Господи! — думала я, — за что я наказана тем, что я не такая, как все? За что я мучаюсь, такая дикая, необузданная и не в меру горячая девочка? Почему я переживаю все острее и болезненнее, нежели другие? Почему у других не бывает таких странных мечтаний, какие бывают у меня? Почему горячие, необузданные порывы захватывают все мое существо, и мне трудно, трудно бороться с ними! Почему другие живут, не зная тех ужасных волнений, какие переживаю я? Почему их жизнь складывается так просто, спокойно, а моя так полна тревог? Почему я невольно причиняю столько зла окружающим? А между тем ведь у меня не злое сердце.

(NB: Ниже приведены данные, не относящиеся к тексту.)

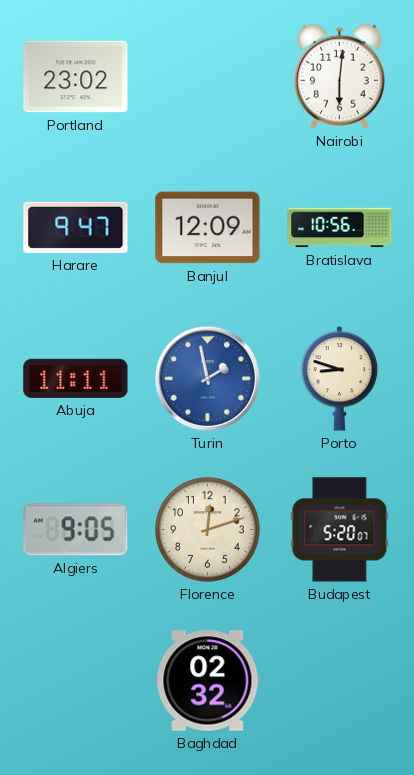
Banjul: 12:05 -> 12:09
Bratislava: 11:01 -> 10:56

Оно как будто упрекает меня каждый раз, когда я поступаю не так, как следует, когда я несправедливо оскорбляю других. И как предано это сердце солнышку, и как желало бы ему полного счастья, самого полного, какое только возможно на земле.

Солнышко! Теперь лишь, под влиянием этого вопроса сестры Анны, я почувствовала, что глубоко виновата перед ним. За что, в самом деле, я причинила ему столько горя, возненавидев ту, которую выбрало его сердце?

Теперь только, без всяких объяснений, я поняла, что тяжело было ему жить одному, что его сердце невольно должно было искать другого сердца — любящего, преданного. Поняла, что ему нужен был друг, взрослый друг, жена, которая бы делила с ним радости и горе, помогала бы ему переживать удары и уколы судьбы, с которой бы он мог советоваться обо всем, и что такого друга он, очевидно, нашел в Нэлли. Маленькая, глупенькая Аида вообразила, что ее солнышко создан только для нее одной, что он должен жить лишь ею одной, забыв весь мир, всего себя! Странная маленькая Лида.

— Солнышко, дорогой мой, папа мой ненаглядный, простишь ли ты меня? — повторяла я почти вслух, — простишь ли ты когда-нибудь твою непокорную дочурку?